The Epiphany of the Lord Church of Nianing (French: Église Sainte-Épiphanie-du-Seigneur de Nianing) is a Catholic church in Nianing, Senegal.

== History ==
The construction of the Epiphany of the Lord Church in Nianing commenced with the laying of the foundation stone in December 2014 by Cardinal Théodore Adrien Sarr, Archbishop of Dakar. It was set to be delivered to the Catholic community of the locality within 18 months. The project was funded by French benefactor Patrick Thelot in collaboration with other partners at a cost of several hundred million CFA francs.

In February 2018, the church was inaugurated by archbishop Benjamin Ndiaye in the presence of notable figures including the President of the National Assembly, Moustapha Niasse, the French Ambassador to Senegal, Christophe Bigot, and Cardinal Théodore Adrien Sarr. Prior to this, the Christian community of Nianing had been in need of a church, relying on a chapel for worship.

The church was awarded for its excellence in Architectural Design within the category of Miscellaneous Architecture by Architecture MasterPrize.

== Architecture ==
The church is shaped like a seashell, inspired by the spiral form of the cymbium widely found along the Petite-Côte and Senegalese coastlines. Designed by architect Nicolas Vernoux-Thélot, the structure incorporates bioclimatic principles and construction constraints.

The church's seating capacity of 800 is characterized by a succession of six vaults, culminating in the height of the bell tower. The first double vault, with a lowered and skewed arch, has an average width of 18.50 meters and a height of 7.60 meters. It consists of 3 main transverse concrete arches plus 4 crossed arches at the center of the vault.
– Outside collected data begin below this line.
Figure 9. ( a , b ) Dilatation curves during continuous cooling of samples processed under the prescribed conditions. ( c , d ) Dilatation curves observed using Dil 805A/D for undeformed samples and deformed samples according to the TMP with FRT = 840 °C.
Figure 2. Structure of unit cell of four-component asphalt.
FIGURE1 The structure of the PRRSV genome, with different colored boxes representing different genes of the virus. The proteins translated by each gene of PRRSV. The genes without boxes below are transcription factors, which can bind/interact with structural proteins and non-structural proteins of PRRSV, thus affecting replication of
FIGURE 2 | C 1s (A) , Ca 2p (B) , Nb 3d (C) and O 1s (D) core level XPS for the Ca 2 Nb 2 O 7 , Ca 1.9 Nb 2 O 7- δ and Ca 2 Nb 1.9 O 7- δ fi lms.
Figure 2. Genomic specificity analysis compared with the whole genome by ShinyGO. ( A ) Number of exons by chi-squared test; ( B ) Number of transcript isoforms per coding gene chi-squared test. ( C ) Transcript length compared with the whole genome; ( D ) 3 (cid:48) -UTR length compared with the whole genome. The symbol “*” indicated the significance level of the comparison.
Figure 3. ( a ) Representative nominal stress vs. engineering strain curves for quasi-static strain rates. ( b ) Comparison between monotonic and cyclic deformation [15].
Embracing sustainable development principles, the church eschews traditional air-conditioning systems, relying solely on passive ventilation. The structure is enclosed on its northern side to shield against the hot, arid winds of the Harmattan, while deliberately opening towards the west to invite the cooling trade winds from the sea. The bell tower serves as a "wind tower," harnessing natural convection to draw in the trade winds and facilitate natural ventilation within the building. The design also incorporates biomimetic features inspired by termite mounds, which efficiently regulate internal temperatures despite extreme external conditions.